BNP is synthesised predominantly in the ventricular wall in response to increased myocyte stretch following volume expansion, pressure overload or increased cardiac chamber wall stress. Although the present study was not designed to study possible biological mechanisms for increased BNP levels, other studies have demonstrated fluid retention, blood pressure elevation, silent myocardial ischaemia and left ventricular hypertrophy to be frequent in patients with diabetes [34].

The present study adds new information on overall and cardiovascular mortality to data on cardiovascular morbidity from a previous study reporting from a clinical trial [7]. The strengths of our study include its prospective long-term design, the unselected diabetes clinic-based patient population, and the completeness of follow-up. Limitations include its relatively small size, lack of echocardiographic examinations, and changes in treatment guidelines during follow-up, which may have diluted the influence of conventional cardiovascular risk factors such as blood pressure and serum lipids.

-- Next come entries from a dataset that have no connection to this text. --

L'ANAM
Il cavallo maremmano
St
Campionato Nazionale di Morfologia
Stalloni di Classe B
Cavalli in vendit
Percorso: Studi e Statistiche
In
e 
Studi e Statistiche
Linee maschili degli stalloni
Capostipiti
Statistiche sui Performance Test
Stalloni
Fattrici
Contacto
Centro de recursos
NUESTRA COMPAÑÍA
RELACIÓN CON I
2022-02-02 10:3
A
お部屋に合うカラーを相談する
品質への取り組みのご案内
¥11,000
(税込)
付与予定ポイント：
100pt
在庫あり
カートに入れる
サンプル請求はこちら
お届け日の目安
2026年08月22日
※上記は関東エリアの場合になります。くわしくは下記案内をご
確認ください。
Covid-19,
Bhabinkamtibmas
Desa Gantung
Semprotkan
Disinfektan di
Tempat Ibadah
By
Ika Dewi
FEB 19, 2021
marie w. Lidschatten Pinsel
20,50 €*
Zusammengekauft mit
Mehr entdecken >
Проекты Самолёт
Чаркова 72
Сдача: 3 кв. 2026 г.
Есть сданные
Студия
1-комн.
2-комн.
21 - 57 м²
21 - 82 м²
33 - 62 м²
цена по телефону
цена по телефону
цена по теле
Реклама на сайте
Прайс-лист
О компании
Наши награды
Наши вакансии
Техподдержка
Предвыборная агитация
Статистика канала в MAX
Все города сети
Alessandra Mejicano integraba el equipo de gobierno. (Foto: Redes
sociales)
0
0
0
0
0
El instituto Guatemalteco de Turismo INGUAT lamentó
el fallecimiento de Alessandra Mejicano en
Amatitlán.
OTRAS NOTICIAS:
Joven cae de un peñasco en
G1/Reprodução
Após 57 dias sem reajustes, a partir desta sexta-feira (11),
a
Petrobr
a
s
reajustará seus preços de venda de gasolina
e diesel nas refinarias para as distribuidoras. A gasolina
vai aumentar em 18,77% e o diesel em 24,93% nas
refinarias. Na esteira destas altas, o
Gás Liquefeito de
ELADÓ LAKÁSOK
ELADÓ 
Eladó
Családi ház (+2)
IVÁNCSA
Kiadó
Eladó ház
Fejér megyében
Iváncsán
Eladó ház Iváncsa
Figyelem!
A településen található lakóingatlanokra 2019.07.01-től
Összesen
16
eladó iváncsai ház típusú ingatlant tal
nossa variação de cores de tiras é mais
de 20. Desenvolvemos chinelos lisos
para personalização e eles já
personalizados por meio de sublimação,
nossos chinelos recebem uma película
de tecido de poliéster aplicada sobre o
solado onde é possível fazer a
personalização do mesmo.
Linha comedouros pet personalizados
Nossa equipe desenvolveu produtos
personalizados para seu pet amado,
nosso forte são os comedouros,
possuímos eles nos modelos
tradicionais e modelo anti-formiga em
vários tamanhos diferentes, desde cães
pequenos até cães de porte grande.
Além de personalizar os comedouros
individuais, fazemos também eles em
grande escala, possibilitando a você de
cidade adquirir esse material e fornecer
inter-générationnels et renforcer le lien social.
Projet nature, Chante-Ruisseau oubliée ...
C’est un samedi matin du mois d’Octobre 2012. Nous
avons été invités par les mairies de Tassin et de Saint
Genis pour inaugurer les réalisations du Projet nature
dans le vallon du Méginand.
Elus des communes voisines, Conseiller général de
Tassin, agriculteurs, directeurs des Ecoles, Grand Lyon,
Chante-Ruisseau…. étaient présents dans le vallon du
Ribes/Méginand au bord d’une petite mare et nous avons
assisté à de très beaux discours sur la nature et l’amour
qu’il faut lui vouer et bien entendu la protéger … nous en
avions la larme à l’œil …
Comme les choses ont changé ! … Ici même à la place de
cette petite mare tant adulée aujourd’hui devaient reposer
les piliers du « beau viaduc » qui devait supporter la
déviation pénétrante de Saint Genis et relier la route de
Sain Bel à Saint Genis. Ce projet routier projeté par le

In conclusion, in patients with type 2 diabetes, elevated circulating NT-proBNP is a strong predictor of excess overall and cardiovascular mortality, independently of urinary albumin excretion rate and conventional cardiovascular risk factors. The measurement of NT-proBNP adds prognostic information and thus could help to guide management of cardiovascular complications in type 2 diabetic patients.